— Vous avez raison, mon commandant, ajouta un des officiers français. Si Sacratif a été vu, comme on le prétend, sur divers points à la fois et au même jour, c'est que ce nom est pris simultanément par plusieurs des chefs de ces écumeurs!

— Et s'ils le prennent, c'est pour mieux dépister les honnêtes gens qui leur donnent la chasse! répliqua le capitaine Todros. Mais, je le répète, il y a un moyen assuré de faire disparaître ce nom: c'est de prendre et de pendre tous ceux qui le portent… et même tous ceux qui ne le portent pas! De cette façon, le vrai Sacratif, s'il existe, n'échappera pas à la corde qu'il mérite à bon droit!»

Le capitaine Todros avait raison, mais la question était toujours de les rencontrer, ces insaisissables malfaiteurs!

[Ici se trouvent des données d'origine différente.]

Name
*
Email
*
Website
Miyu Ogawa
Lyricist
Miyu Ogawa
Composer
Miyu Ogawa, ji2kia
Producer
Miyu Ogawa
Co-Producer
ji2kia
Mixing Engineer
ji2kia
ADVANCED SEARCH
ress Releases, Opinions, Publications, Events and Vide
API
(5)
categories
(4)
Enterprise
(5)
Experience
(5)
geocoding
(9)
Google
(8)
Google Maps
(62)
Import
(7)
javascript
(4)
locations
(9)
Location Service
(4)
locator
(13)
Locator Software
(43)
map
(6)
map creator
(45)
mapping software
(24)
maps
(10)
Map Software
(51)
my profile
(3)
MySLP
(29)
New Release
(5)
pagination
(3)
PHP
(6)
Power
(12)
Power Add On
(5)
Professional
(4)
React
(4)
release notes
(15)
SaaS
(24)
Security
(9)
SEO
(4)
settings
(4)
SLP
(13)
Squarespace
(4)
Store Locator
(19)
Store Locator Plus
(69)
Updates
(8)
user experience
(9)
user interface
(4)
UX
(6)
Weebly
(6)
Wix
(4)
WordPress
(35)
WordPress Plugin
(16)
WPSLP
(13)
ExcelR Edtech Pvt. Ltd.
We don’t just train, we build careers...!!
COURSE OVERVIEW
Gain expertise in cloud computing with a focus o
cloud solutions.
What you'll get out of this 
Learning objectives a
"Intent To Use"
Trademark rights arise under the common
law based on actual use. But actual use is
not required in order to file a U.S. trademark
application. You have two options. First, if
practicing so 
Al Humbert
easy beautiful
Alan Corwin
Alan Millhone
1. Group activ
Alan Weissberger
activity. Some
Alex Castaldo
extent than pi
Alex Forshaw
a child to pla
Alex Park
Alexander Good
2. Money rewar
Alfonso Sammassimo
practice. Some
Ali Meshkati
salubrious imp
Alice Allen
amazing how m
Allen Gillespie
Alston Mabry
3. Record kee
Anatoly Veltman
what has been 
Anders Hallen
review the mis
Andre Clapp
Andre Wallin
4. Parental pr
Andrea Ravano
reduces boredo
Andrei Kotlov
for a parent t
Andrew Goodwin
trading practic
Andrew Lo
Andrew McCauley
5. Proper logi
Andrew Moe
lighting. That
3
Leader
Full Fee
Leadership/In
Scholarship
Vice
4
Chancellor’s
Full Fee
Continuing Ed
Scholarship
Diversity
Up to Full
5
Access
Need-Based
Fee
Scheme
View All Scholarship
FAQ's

«Capitaine Todros, demanda alors Henry d'Albaret, pendant la première campagne de la Syphanta, et même pendant vos campagnes précédentes, n'avez-vous jamais eu connaissance d'une sacolève d'une centaine de tonneaux, qui porte le nom de Karysta?

— Jamais, répondit le second.

— Et vous, messieurs?» ajouta le commandant, en s'adressant à ses officiers.

Pas un d'eux n'avait entendu parler de la sacolève. Pour la plupart, cependant, ils couraient ces mers de l'Archipel depuis le début de la guerre de l'Indépendance.

«Le nom de Nicolas Starkos, le capitaine de cette Karysta, n'est point arrivé jusqu'à vous?» demanda Henry d'Albaret en insistant.

Ce nom était absolument inconnu aux officiers de la corvette. Rien d'étonnant à cela, d'ailleurs, puisqu'il ne s'agissait que du patron d'un simple navire de commerce, comme il s'en rencontre par centaines dans les échelles du Levant.

Cependant, Todros crut se rappeler très vaguement que, ce nom de Starkos, il l'avait entendu prononcer pendant une de ses relâches au port d'Arkadia, en Messénie. Ce devait être celui du capitaine de l'un de ces bâtiments interlopes, qui transportaient aux côtes barbaresques les prisonniers vendus par les autorités ottomanes.